● SUPPLIED TEXT

Architecture

Three independent concerns (pipeline, HTTP machinery, and scrapers) compose to produce a scraping job. Nothing in the pipeline knows about HTTP. Nothing in the HTTP layer knows about MediaWiki. The scraper classes are pure data accessors that return typed results.

Module graph

mermaid

graph TD
    CLI[cli/cli.ts] --> Pipeline
    CLI --> HtmlScraper
    CLI --> MediaWikiScraper
    CLI --> LinkLister
    CLI --> RipperConfig

    Pipeline[pipeline/Pipeline] --> Logger

    HtmlScraper[scrapers/HtmlScraper] --> RateLimiter
    HtmlScraper --> RetryExecutor
    HtmlScraper --> Logger

    MediaWikiScraper[scrapers/MediaWikiScraper] --> RateLimiter
    MediaWikiScraper --> Logger
    WikitextParser[scrapers/WikitextParser] -.uses.-> wtf_wikipedia

    LinkLister[crawlers/LinkLister] --> RateLimiter
    LinkLister --> RetryExecutor
    LinkLister --> Logger

    RetryExecutor[modules/http/RetryExecutor] --> ErrorClassifier
    RateLimiter[modules/http/RateLimiter] -.wraps.-> bottleneck

Pipeline pattern

Typed async middleware chain where every task receives (next, state) and advances the queue by calling next().

The core architecture is a typed middleware chain inherited from PathRipper's Transformer class, rewritten in TypeScript. Every task receives (next, state). Calling next() advances to the next task; not calling it terminates the chain.

● DATA EXCERPT
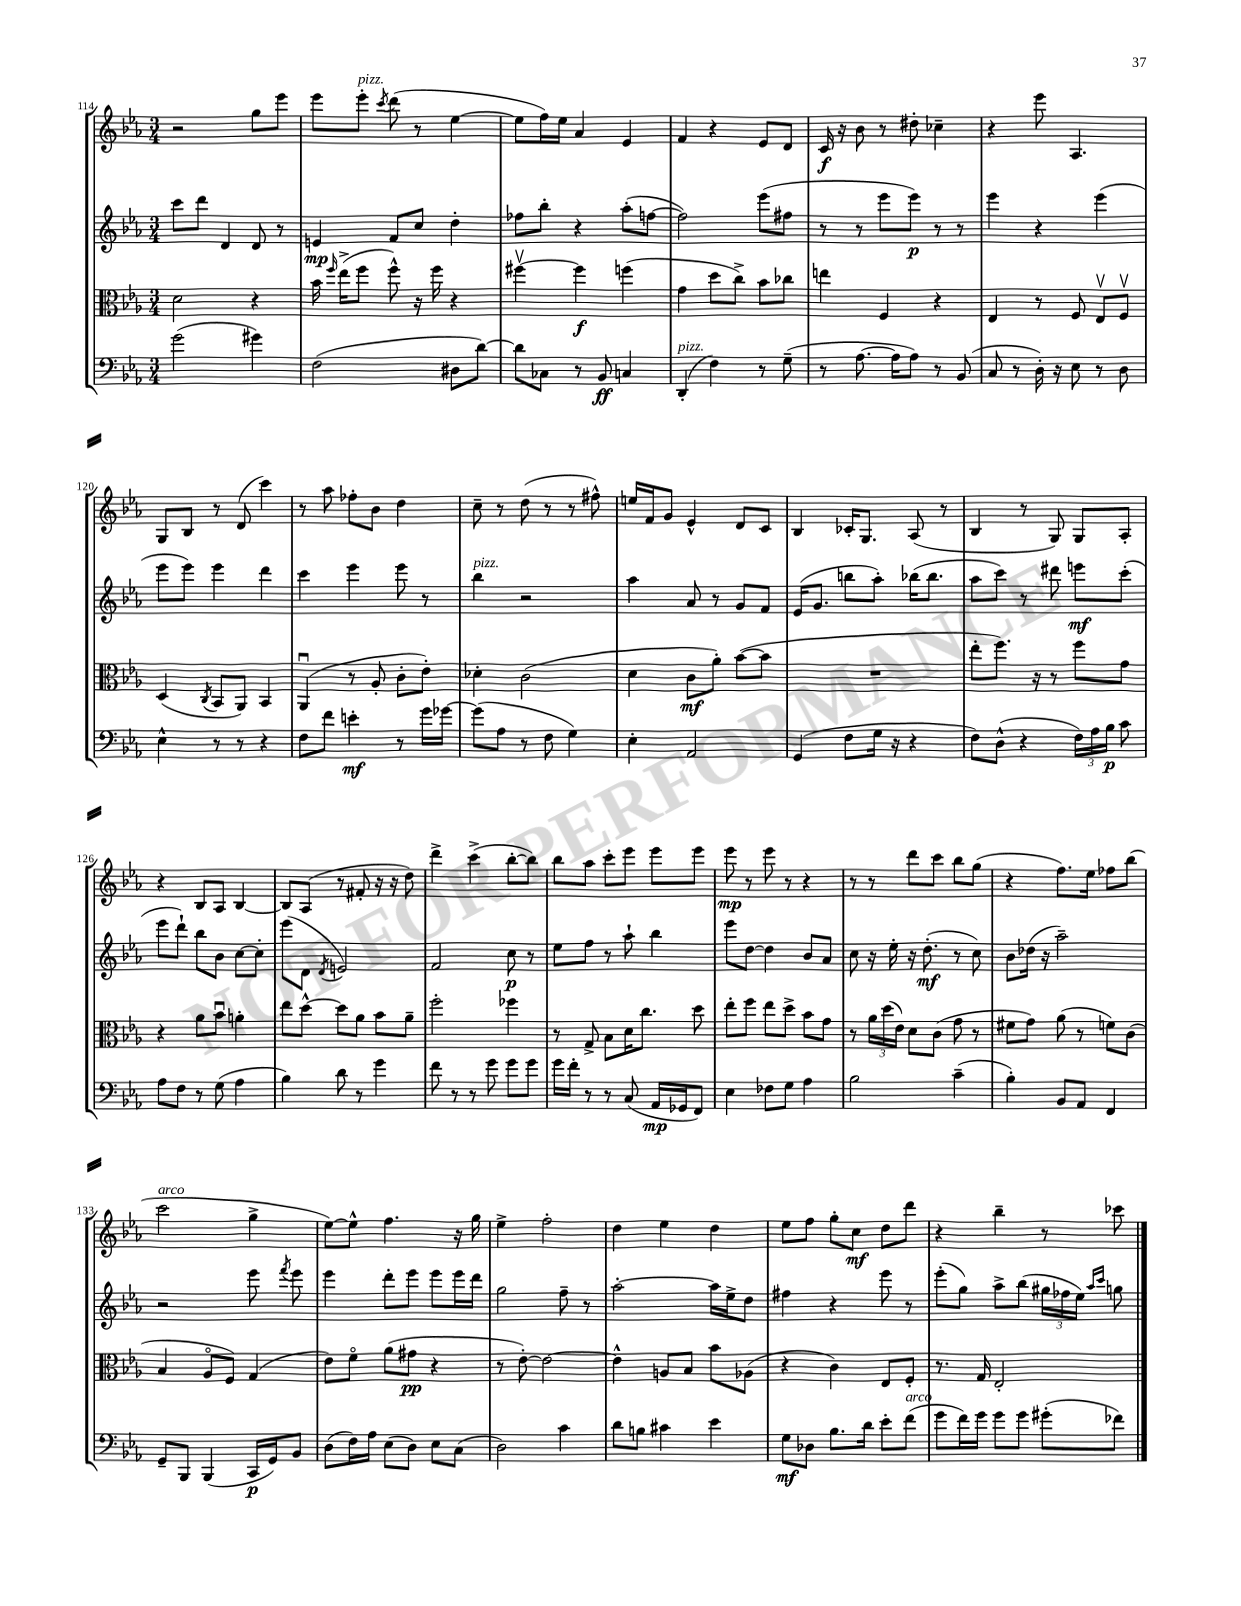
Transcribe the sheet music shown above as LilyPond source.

● REQUIRED WORK
[A] In the architecture text, what happens when a task does not call next()?
[B] Decide whether each statement agrees with the architecture text. Give yes or no and quote the words that settle it. (i) The HTTP layer knows about MediaWiki. (ii) RateLimiter wraps bottleneck. (iii) The middleware chain was inherited from PathRipper's Transformer class.
[C] Transcribe the architecture text from "MediaWikiScraper[scrapers/MediaWikiScraper] --> RateLimiter" up to and including "by calling next().".

● TASK-BY-TASK RESULTS
[A] Not calling it terminates the chain.

[B]
(i) No: "Nothing in the HTTP layer knows about MediaWiki."
(ii) Yes: "RateLimiter[modules/http/RateLimiter] -.wraps.-> bottleneck"
(iii) Yes: "inherited from PathRipper's Transformer class"

[C]
MediaWikiScraper[scrapers/MediaWikiScraper] --> RateLimiter
    MediaWikiScraper --> Logger
    WikitextParser[scrapers/WikitextParser] -.uses.-> wtf_wikipedia

    LinkLister[crawlers/LinkLister] --> RateLimiter
    LinkLister --> RetryExecutor
    LinkLister --> Logger

    RetryExecutor[modules/http/RetryExecutor] --> ErrorClassifier
    RateLimiter[modules/http/RateLimiter] -.wraps.-> bottleneck

Pipeline pattern

Typed async middleware chain where every task receives (next, state) and advances the queue by calling next().